Jin Kai, Tang Pingzhong, Chen Shiteng, Peng Jianqing
Department of Computer Science and Engineering, The Hong Kong University of Science and Technology (HKUST), Hong Kong, China.
Institute for Interdisciplinary Information Sciences, Tsinghua University, Beijing, China.
Front Neurorobot. 2021 May 20;15:674949. doi: 10.3389/fnbot.2021.674949. eCollection 2021.
In recent years, it is a trend to integrate the ideas in game theory into the research of multi-robot system. In this paper, a team-competition model is proposed to solve a dynamic multi-robot task allocation problem. The allocation problem asks how to assign tasks to robots such that the most suitable robot is selected to execute the most appropriate task, which arises in many real-life applications. To be specific, we study multi-round team competitions between two teams, where each team selects one of its players simultaneously in each round and each player can play at most once, which defines an extensive-form game with perfect recall. We also study a common variant where one team always selects its player before the other team in each round. Regarding the robots as the players in the first team and the tasks as the players in the second team, the sub-game perfect strategy of the first team computed via solving the team competition gives us a solution for allocating the tasks to the robots-it specifies how to select the robot (according to some probability distribution if the two teams move simultaneously) to execute the upcoming task in each round, based on the results of the matches in the previous rounds. Throughout this paper, many properties of the sub-game perfect equilibria of the team competition game are proved. We first show that uniformly random strategy is a sub-game perfect equilibrium strategy for both teams when there are no redundant players. Secondly, a team can safely abandon its weak players if it has redundant players and the strength of players is transitive. We then focus on the more interesting case where there are redundant players and the strength of players is not transitive. In this case, we obtain several counterintuitive results. For example, a player might help improve the payoff of its team, even if it is dominated by the entire other team. We also study the extent to which the dominated players can increase the payoff. Very similar results hold for the aforementioned variant where the two teams take actions in turn.
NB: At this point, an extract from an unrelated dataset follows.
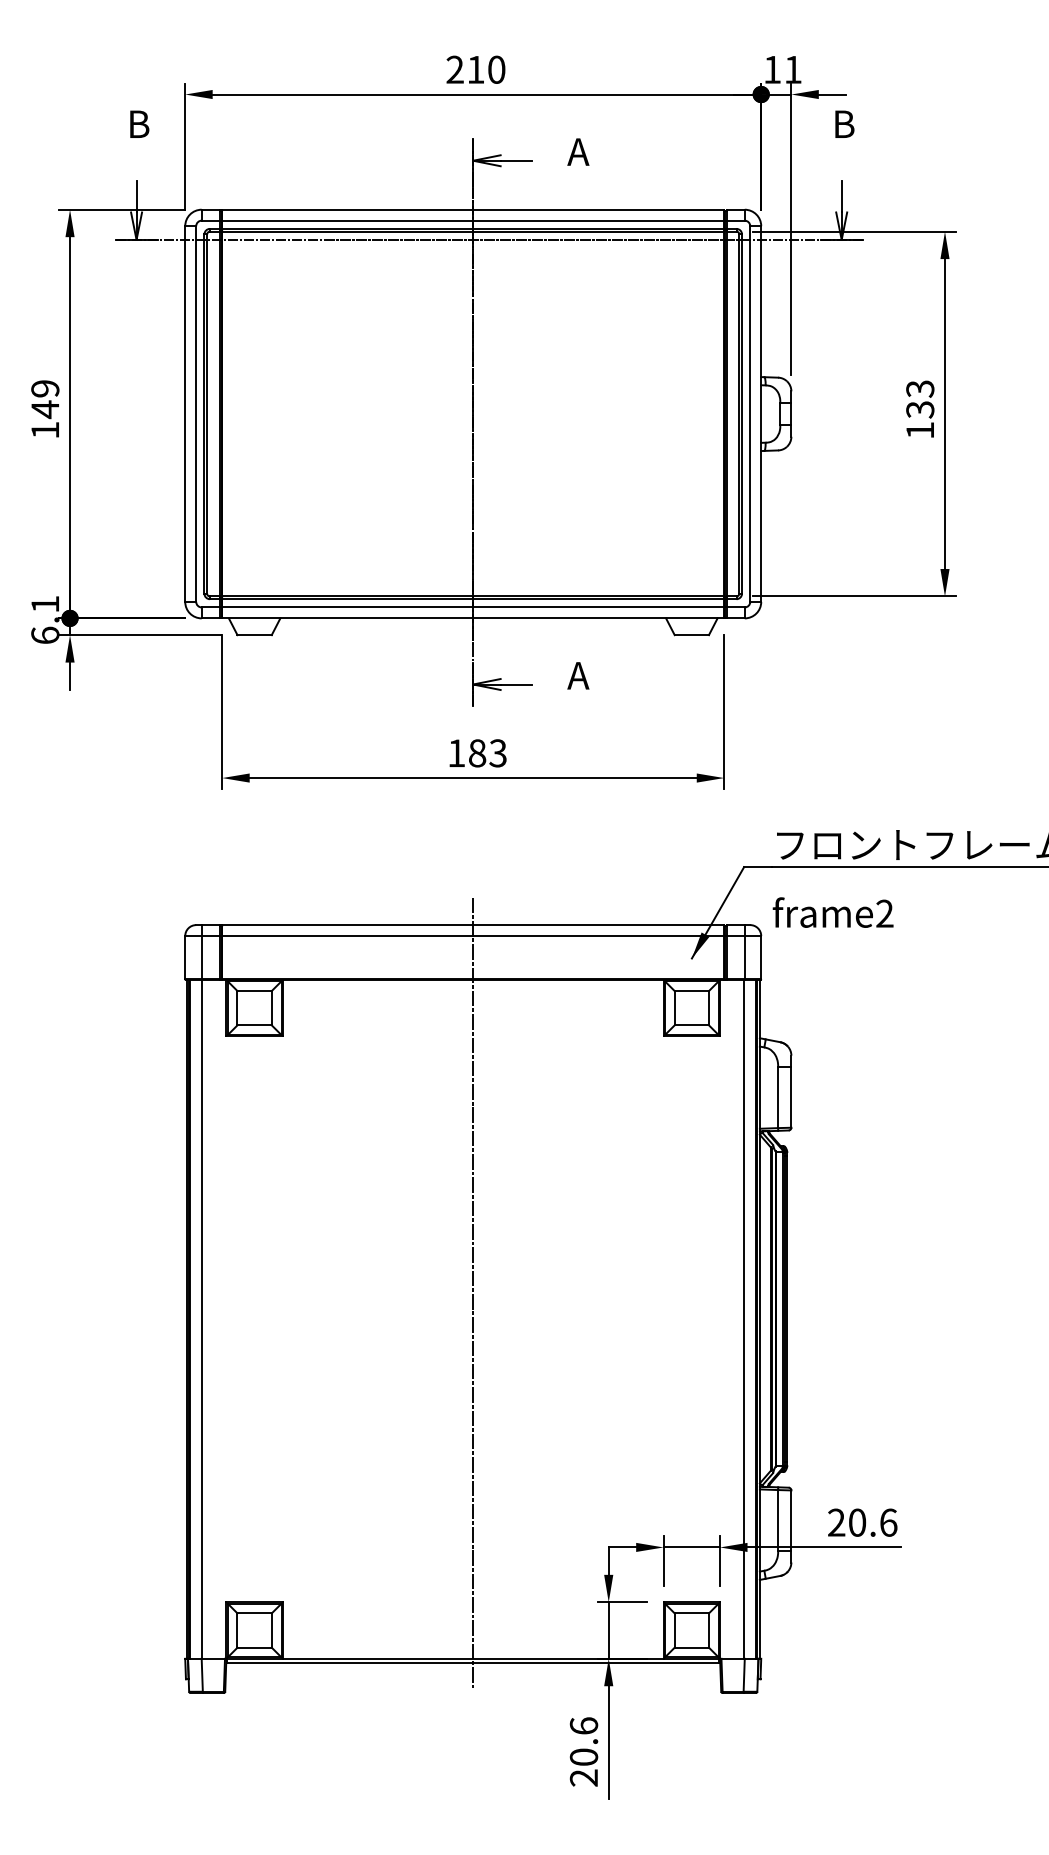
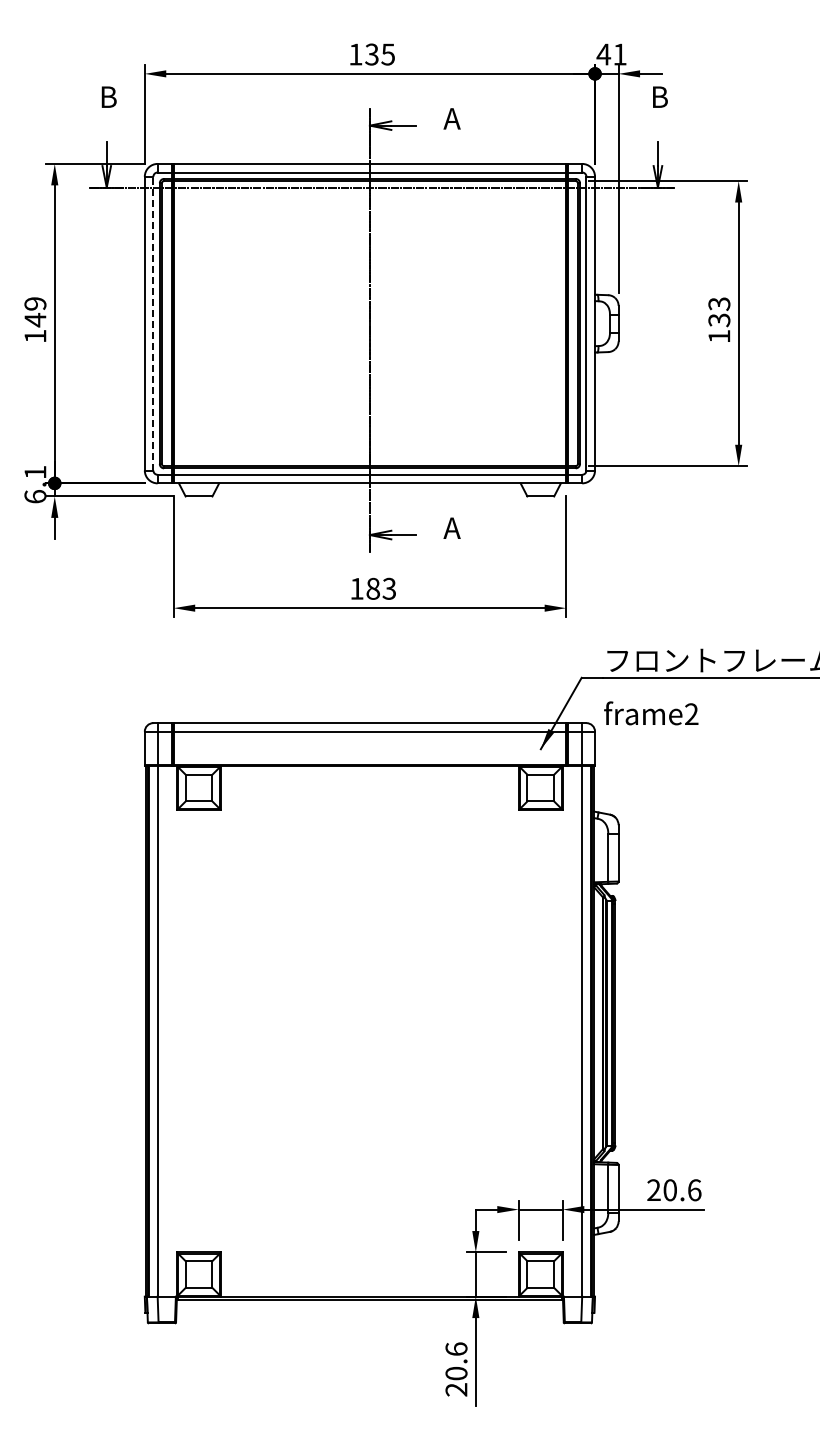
text: (475, 69) -> (371, 54), 210 -> 135
text: (772, 69) -> (603, 54), 11 -> 41
line: (196, 413) -> (153, 323), solid -> dashed
line: (472, 1294) -> (369, 1011), removed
近年来,将博弈论思想融入多机器人系统研究成为一种趋势。本文提出了一种团队竞赛模型来解决动态多机器人任务分配问题。该分配问题是指如何将任务分配给机器人,以便选择最合适的机器人执行最恰当的任务,这在许多实际应用中都会出现。具体而言,我们研究两个团队之间的多轮团队竞赛,其中每个团队在每一轮同时选择一名队员,且每名队员最多只能参赛一次,这定义了一个具有完美记忆的扩展型博弈。我们还研究了一种常见变体,即每一轮中一个团队总是在另一个团队之前选择其队员。将机器人视为第一个团队的队员,任务视为第二个团队的队员,通过求解团队竞赛计算出的第一个团队的子博弈完美策略为我们提供了一种将任务分配给机器人的解决方案——它指定了如何根据前几轮比赛的结果,在每一轮中选择机器人(如果两个团队同时行动,则根据某种概率分布)来执行即将到来的任务。在本文中,证明了团队竞赛博弈的子博弈完美均衡的许多性质。我们首先表明,当没有冗余队员时,均匀随机策略是两个团队的子博弈完美均衡策略。其次,如果一个团队有冗余队员且队员实力具有传递性,那么该团队可以安全地放弃其较弱的队员。然后我们关注更有趣的情况,即存在冗余队员且队员实力不具有传递性。在这种情况下,我们得到了几个违反直觉的结果。例如,一名队员可能会帮助提高其团队的收益,即使它被整个其他团队所压制。我们还研究了被压制的队员能够提高收益的程度。对于上述两个团队依次行动的变体,也有非常相似的结果。